Dataset section:
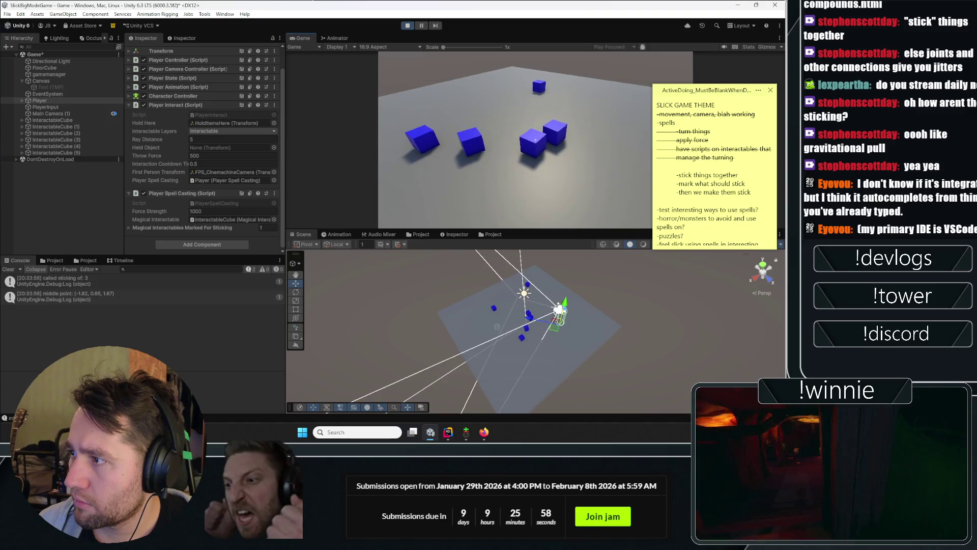
{"action": "left_click", "coordinate": [536, 139]}
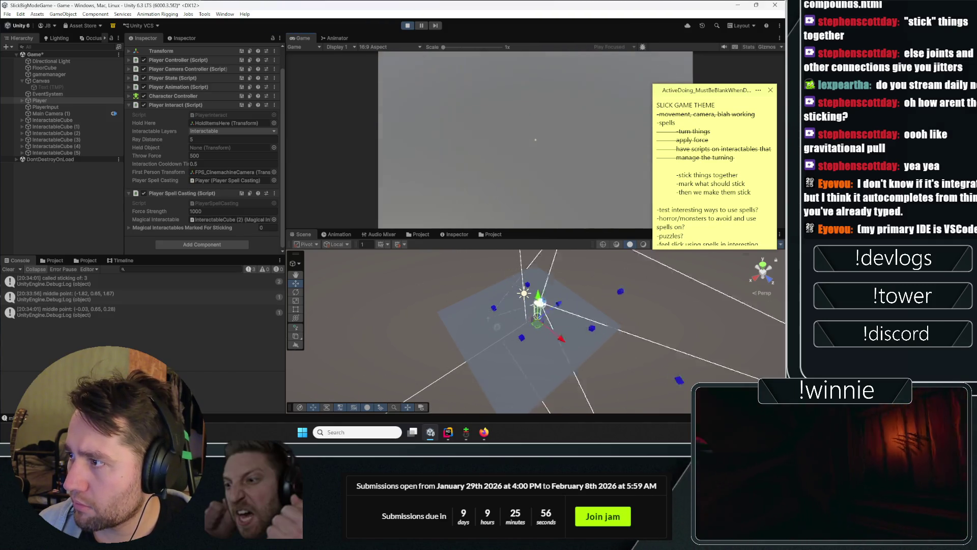
{"action": "left_click", "coordinate": [535, 140]}
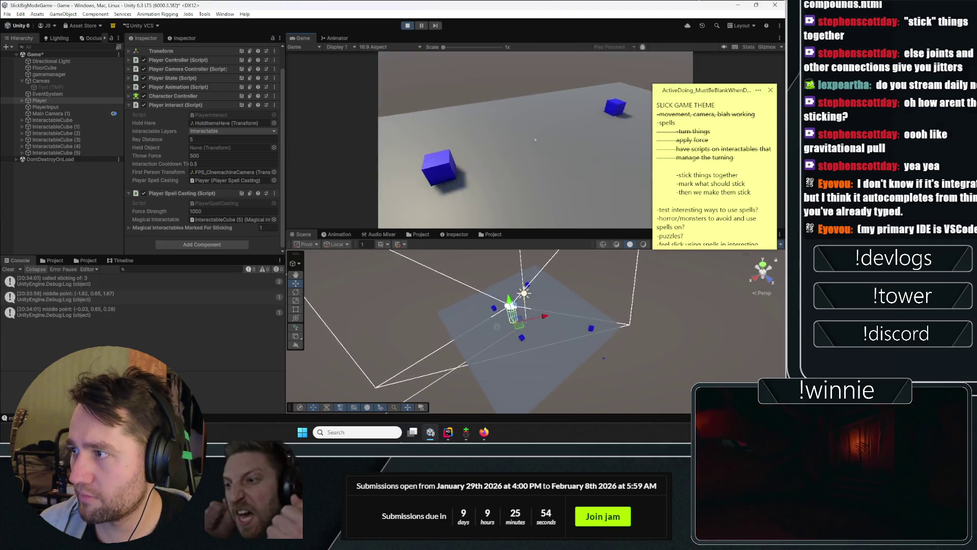
{"action": "left_click", "coordinate": [535, 139]}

Instructions to follow: Print the material above once more, exactly. No pictures belong in it.

Answer section:
{"action": "left_click", "coordinate": [536, 139]}
{"action": "left_click", "coordinate": [535, 140]}
{"action": "left_click", "coordinate": [535, 139]}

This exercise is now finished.